DIYARBAKIR, Kurdish Capital, — The Human Rights Association (İHD) Diyarbakir Branch has published a new report on the number of Kurdish children who have been taken into custody and arrested in the first four months of the year.
The figures are shocking. According to the report, 352 children were taken into custody, while 116 of them were then remanded in custody. In the same period last year, the number of children taken into custody had been of 286 while those subsequently arrested had been 95.
In the last 16 months the number of children taken into custody rose to 638 while the children arrested have been 211.
IHD Diyarbakir Branch Secretary Raci Bilici accused the government, which changed the Anti-Terrorism Law in 2006, of allowing these children to be tried as if they were adults.
Lawyer Keziban Yılmaz also criticized the law, saying that: “these children were arrested for having taken part in a demonstration, having thrown stones, having chanted slogans or having shown victory signs.

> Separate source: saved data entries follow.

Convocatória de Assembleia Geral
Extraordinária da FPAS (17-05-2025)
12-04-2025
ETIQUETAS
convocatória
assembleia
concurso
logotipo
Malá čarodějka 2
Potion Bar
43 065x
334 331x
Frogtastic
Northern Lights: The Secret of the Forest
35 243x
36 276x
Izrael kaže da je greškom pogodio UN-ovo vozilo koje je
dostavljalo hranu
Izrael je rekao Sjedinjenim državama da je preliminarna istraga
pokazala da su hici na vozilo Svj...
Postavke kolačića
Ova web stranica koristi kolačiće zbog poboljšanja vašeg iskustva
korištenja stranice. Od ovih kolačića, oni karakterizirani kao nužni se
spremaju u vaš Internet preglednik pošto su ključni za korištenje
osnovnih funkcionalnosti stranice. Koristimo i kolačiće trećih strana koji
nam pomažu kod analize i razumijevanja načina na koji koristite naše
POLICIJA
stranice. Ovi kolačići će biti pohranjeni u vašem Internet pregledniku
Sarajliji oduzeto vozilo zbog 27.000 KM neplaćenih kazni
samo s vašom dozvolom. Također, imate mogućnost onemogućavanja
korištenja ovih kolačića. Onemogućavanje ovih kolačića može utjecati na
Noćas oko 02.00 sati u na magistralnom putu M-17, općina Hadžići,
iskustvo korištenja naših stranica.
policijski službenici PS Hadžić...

All of which was considered enough evidence for the court to punish them for being members of an illegal organizations. Some of the sentences given for such crimes are even longer than their age. The latest changes made to the Law on June 22, 2010, did not help to solve this problem. There is a law currently in effect allowing courts to punish children as if they were adults. We need to change it to save our children.”
At the same time of the İHD’s Diyarbakir press conference to denounce the trial against children, a child was remanded in custody together with seven adults for “producing propaganda for an illegal organization”. They had been detained with 12 others following police’s house raids in Urfa and Cizre, two days ago.
Meanwhile the military operation in Diyarbakir’s district Lice continue, while the people in Adana held a protest against military operations. Police attacked the crowd and injured five demonstrators.